Outdoor activities include champion polo games (in season) and polo practice games, horse-back riding, swimming, and more. Authentic traditions such as asado (grilled meats) and the ceremonious Yerba maté tea tasting (a bitter caffeine drink), as well as guacho entertainment including folk dancing, equestrian skills, and other distractions are all available. When it is time to dine, La Bamba will offer visitors to this Latin American paradise international-quality cuisine, tastefully seasoned with Argentine flare, which will leave the palate yearning for more.
Only a few miles away from the ranch is the 18th-century colonial town of San Antonio de Areco, a setting for frequent country auctions. In this quaint town, which is the birthplace of Gaucho tradition, there are some worthwhile attractions to see. Along its narrow colonial streets you’ll find the silversmith and leather craftsman workshops, a chocolate factory, and the Ricardo Güiraldes Gaucho Museum.
The latter is a celebrated museum honoring the Argentine cowboys made famous in Güiraldes’ cult novel Don Segundo Sombra. If you can pull yourself away from the pleasures at La Bamba, you may find this charming town to be worth a brief visit.
Cost: In season price range (September – August) is US$ 790 to US$ 1,390. These prices include meals, drinks, and most outdoor activities.
El Ombú de Areco
Another historical property with character only about 70 miles from Buenos Aires is El Ombú de Areco. Built in 1880 by Lieutenant-general Pablo Richeri, it too is near San Antonio de Areco.
This 750-acre working farm has a hacienda-style main house with a 10-acre park. A covered gallery overlooks the park, which is dominated with large umbrella-shaped ombú trees. These unique trees are as common to the Pampas as the Banyan trees are to India. It isn’t unusual to see guachos under them, shading themselves from the sun or protecting themselves from the rain, during their breaks from work.
But the ombú trees are only one of the many trees in this well-maintained parkland. Others include the centennial oaks, araucarias (monkey-puzzle trees), palms, eucalyptus, casuarinas and magnolias. Strollers through the park can follow lagoons and small water courses to the Areco River.
Along the way, guests will enjoy the pleasant scent of gardenias, roses and lime trees, and listen to the songs and the calls of a diverse population of birds that will dazzle them with their beautiful plumage. It isn’t uncommon for parrots to appear suddenly out of nowhere and in noisy haste race across the path.
Visitors to this 750-acre estancia, whether for a day or a week, are free to participate in the various stock-rearing activities on this working ranch – such as milking cows, driving the cattle to harness, horseback riding, and more, under the guidance of experienced gauchos.
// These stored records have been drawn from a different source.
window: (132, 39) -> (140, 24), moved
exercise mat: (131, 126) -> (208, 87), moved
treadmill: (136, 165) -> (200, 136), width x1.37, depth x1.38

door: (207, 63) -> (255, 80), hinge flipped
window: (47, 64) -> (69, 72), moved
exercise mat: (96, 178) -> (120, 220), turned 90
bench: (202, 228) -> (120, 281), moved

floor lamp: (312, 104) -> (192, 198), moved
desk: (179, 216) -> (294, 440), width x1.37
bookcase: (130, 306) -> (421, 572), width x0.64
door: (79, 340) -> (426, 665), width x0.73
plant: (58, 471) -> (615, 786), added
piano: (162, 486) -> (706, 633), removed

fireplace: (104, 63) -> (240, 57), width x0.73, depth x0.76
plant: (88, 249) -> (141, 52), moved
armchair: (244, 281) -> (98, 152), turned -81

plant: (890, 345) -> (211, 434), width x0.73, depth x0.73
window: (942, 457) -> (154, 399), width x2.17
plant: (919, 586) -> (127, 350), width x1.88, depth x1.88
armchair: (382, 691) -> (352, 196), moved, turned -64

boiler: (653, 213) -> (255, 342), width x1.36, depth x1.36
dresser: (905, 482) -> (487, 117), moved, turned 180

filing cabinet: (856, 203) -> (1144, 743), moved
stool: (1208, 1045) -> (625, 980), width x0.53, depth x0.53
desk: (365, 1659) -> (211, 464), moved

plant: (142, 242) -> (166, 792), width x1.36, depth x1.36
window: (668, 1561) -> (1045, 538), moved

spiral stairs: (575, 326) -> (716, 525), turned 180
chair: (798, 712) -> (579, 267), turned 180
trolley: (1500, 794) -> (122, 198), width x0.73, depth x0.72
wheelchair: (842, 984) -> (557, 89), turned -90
For those seeking more traditional activities, you can enjoy horse-drawn carriage rides, swimming, volleyball, football, bicycle riding, as well as golf and tennis at a nearby country club. At night they can sit around and gaze at the stars, while being entertained by a guitar-playing gaucho. For many, the highlight of a visit is an elaborate asado luncheon and a performance by gauchos, demonstrating their equestrian skills.
Although El Ombú is a working ranch, it is equipped to handle visitors by the day or the week. The main building offers nine spacious guest rooms with first-class amenities, furnished comfortably with antiques. The living room is used as a spacious common room, with satellite TV and videos, billiard table, chess boards, cards and, adjacent to the room, is ping-pong, metegol (table football), and foosball tables.
Cost: Overnight rates run from US$ 205 to US$ 305 per adult. This includes VAT, full board, soft drinks, wines, beer, and all activities (except special events).